The Kal-Haven Trail, formally known as the Kal-Haven Trail Sesquicentennial State Park, is a rail trail that originally ran 33.5 miles (55 km) between South Haven, Michigan, to a point just west of the city of Kalamazoo, Michigan, where there is a trailhead. In 2008 the trail was extended east from the trailhead to downtown Kalamazoo as part of the Kalamazoo River Valley Trail.
Most of the trail is in Van Buren County and that county operates it between the trailhead and South Haven, including the parts within Kalamazoo County. The Van Buren-controlled portion previously required a trail pass, but as of 2011, the usage fee was dropped.
The Kal-Haven Trail runs along the former route of the Kalamazoo and South Haven Railroad, as does a section of the Kalamazoo River Valley Trail. It traverses wooded areas, farmland and small towns. It is primarily used by hikers and bicyclists in the summer, and by snowmobilers in the winter. The trail is surfaced with crushed limestone. Horseback riding is allowed on an 11-mile section adjacent to the trail. The starting point for riding is at 67th street and Baseline road.
There are two primitive campgrounds that can be used at an additional cost. One, near Gobles, has water and a toilet. The other near South Haven has a toilet but no water.
Van Buren County offered a shuttle service through Van Buren Public Transit from South Haven to Kalamazoo and can accommodate up to four bikes and their riders. As of 8/14/2015 this service was no longer offered.

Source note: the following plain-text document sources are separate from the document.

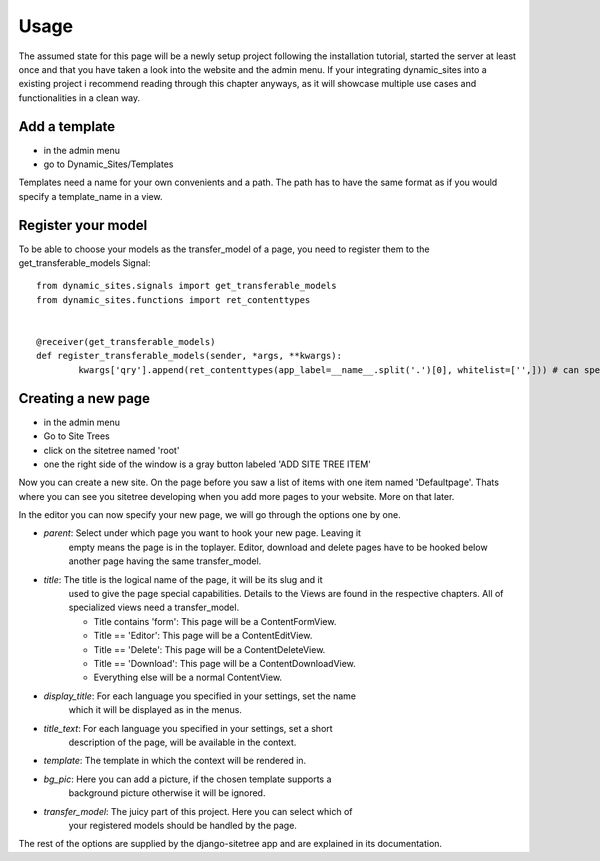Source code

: =====
Usage
=====

The assumed state for this page will be a newly setup project following the
installation tutorial, started the server at least once and that you have taken
a look into the website and the admin menu.
If your integrating dynamic_sites into a existing project i recommend reading
through this chapter anyways, as it will showcase multiple use cases and
functionalities in a clean way.


Add a template
==============

- in the admin menu
- go to Dynamic_Sites/Templates

Templates need a name for your own convenients and a path. The path has to have
the same format as if you would specify a template_name in a view.


Register your model
===================

To be able to choose your models as the transfer_model of a page, you need to
register them to the get_transferable_models Signal::

	from dynamic_sites.signals import get_transferable_models
	from dynamic_sites.functions import ret_contenttypes


	@receiver(get_transferable_models)
	def register_transferable_models(sender, *args, **kwargs):
		kwargs['qry'].append(ret_contenttypes(app_label=__name__.split('.')[0], whitelist=['',])) # can specify whitelist or blacklist of modelnames


Creating a new page
===================

- in the admin menu
- Go to Site Trees
- click on the sitetree named 'root'
- one the right side of the window is a gray button labeled 'ADD SITE TREE ITEM'

Now you can create a new site. On the page before you saw a list of items with one
item named 'Defaultpage'. Thats where you can see you sitetree developing when
you add more pages to your website. More on that later.

In the editor you can now specify your new page, we will go through the options
one by one.

- *parent*: Select under which page you want to hook your new page. Leaving it
	empty means the page is in the toplayer. Editor, download and delete pages have
	to be hooked below another page having the same transfer_model.

- *title*: The title is the logical name of the page, it will be its slug and it
	used to give the page special capabilities. Details to the Views are found in
	the respective chapters. All of specialized views need a transfer_model.

	- Title contains 'form': This page will be a ContentFormView.
	- Title == 'Editor': This page will be a ContentEditView.
	- Title == 'Delete': This page will be a ContentDeleteView.
	- Title == 'Download': This page will be a ContentDownloadView.
	- Everything else will be a normal ContentView.


- *display_title*: For each language you specified in your settings, set the name
	which it will be displayed as in the menus.

- *title_text*: For each language you specified in your settings, set a short
	description of the page, will be available in the context.

- *template*: The template in which the context will be rendered in.

- *bg_pic*: Here you can add a picture, if the chosen template supports a
	background picture otherwise it will be ignored.

- *transfer_model*: The juicy part of this project. Here you can select which of
	your registered models should be handled by the page.

The rest of the options are supplied by the django-sitetree app and are explained
in its documentation.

Currently the trail passes through the following locations, from east to west:
The trail is owned by the state of Michigan but, due to state budget cutbacks, in 2004 operation was taken over by Van Buren County, including the portion in Kalamazoo County. A trail pass system was re-instituted to pay for trail maintenance, but was dropped again in 2011.
The Kalamazoo Trail Head to South Haven Trail Head contain major deer fly populations. You pass through small towns, one notably is Gobles, Michigan. Throughout this trail are many cautionary signs, such as Stop Sign and stop ahead.
Several miles south of the western terminus is another trail—the Van Buren Trail State Park. This is also an old railroad bed, ending in Hartford, Michigan. The trail is unimproved and the largest group of users are snowmobilers and horse and buggy riders. This is also operated by Van Buren County. The trail pass is valid for both.
For the Kalamazoo River Valley Trail, in November 2004 the State of Michigan completed a tunnel underneath the U.S. Highway 131 freeway, which was the major impediment to extending the trail to downtown Kalamazoo. The city of Kalamazoo approved a $1 million project to extend the trail southeast under U.S. 131 along Ravine Road to Westnedge Avenue in downtown Kalamazoo. Most of the extension was built along the former roadbed of the Kalamazoo and South Haven Railroad.